Sea Turtles, Whales, and Dolphins Vulnerable to Entanglement in Mile-Long Nets
Federal Fishery Managers Allow Wildlife Protections to Lapse in Swordfish Fishery
Press Release Date: September 1, 2016
Location: Monterey, CA
Contact:
Dustin Cranor, APR | email: dcranor@oceana.org | tel: 954.348.1314
Today the Pacific Loggerhead Conservation Area—a 25,000 square mile closure off Southern California to protect endangered sea turtles during El Niño years—re-opens to mile-long swordfish drift gillnets without necessary protections in place to reduce entanglement of sea turtles and marine mammals. With the fishery now entering peak season, threatened and endangered species are more vulnerable to capture, injury, and death by this indiscriminate fishing gear.
In September last year, the Pacific Fishery Management Council (PFMC) voted to adopt hard caps to protect nine marine mammal and sea turtle species caught as bycatch in the swordfish drift gillnet fishery, and to increase observer coverage in the fishery to 100 percent by 2018. The hard caps will trigger a two-year closure of the fishery if and when any limit on injured or killed sea turtles, whales, or dolphins is reached. However, nearly a year after the Council decision the National Marine Fisheries Service (NMFS) has yet to release even proposed regulations. This means hard caps are unlikely to be in place this fishing season. Further, last season’s fishery occurred with the lowest observer coverage in a decade—just 11 percent— adding huge uncertainty to bycatch reports. With fewer eyes on the water to record what is actually being caught and thrown back overboard, much of the bycatch is unaccounted for—a particular worry for protecting rare, threatened, and endangered species.
“NMFS must follow the Council’s recommendation and implement hard caps on bycatch in the swordfish drift gillnet fishery,” said Mariel Combs, Pacific Counsel for Oceana. “Every day of delay puts vulnerable sea turtles and whales at unacceptable risk.”
In addition, the PFMC has deferred considerations to authorize new, cleaner fishing gears to catch swordfish until fall of 2017. Called buoy gear, this new gear configuration is shown to be profitable and effective at catching swordfish with significantly lower bycatch relative to drift gillnets. In fact, during several years of experimental fishing there were few discarded animals and no interactions with species of concern like whales, dolphins, or sea turtles. More detailed information about buoy gear can be found here.

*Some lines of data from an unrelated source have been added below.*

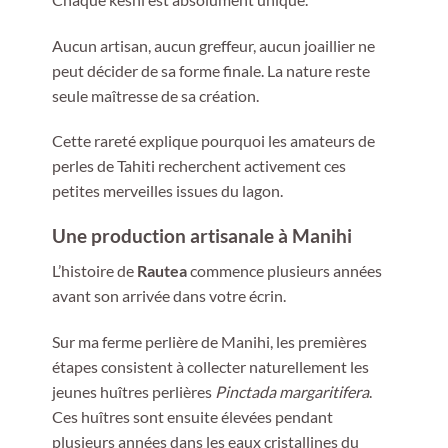
Aucun artisan, aucun greffeur, aucun joaillier ne
peut décider de sa forme finale. La nature reste
seule maîtresse de sa création.
Cette rareté explique pourquoi les amateurs de
perles de Tahiti recherchent activement ces
petites merveilles issues du lagon.
Une production artisanale à Manihi
L’histoire de
Rautea
commence plusieurs années
avant son arrivée dans votre écrin.
Sur ma ferme perlière de Manihi, les premières
étapes consistent à collecter naturellement les
jeunes huîtres perlières
Pinctada margaritifera
.
Ces huîtres sont ensuite élevées pendant
plusieurs années dans les eaux cristallines du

“Swordfish drift gillnets remain a shameful California fishery, among the dirtiest and most harmful to ocean wildlife in the nation,” said Geoff Shester, California Campaign Director for Oceana. “It is time fishery managers quit dragging their feet and transition to the proven clean, profitable methods to provide local swordfish that Californians can be proud of.”
The drift gillnet fishery is the only fishery off the U.S. West Coast that NMFS ranks as Category I in its List of Fisheries—a designation reserved for fisheries with high mortality to marine mammals. Despite the fact that the fishery is known to be lethal to protected marine mammal species, this Sunday, September 4, the Marine Mammal Protection Act (MMPA) permits that allow drift gillnet fishermen to incidentally take endangered sperm and humpback whales will expire, and NMFS will be operating this fishery without valid MMPA and Endangered Species Act authorizations.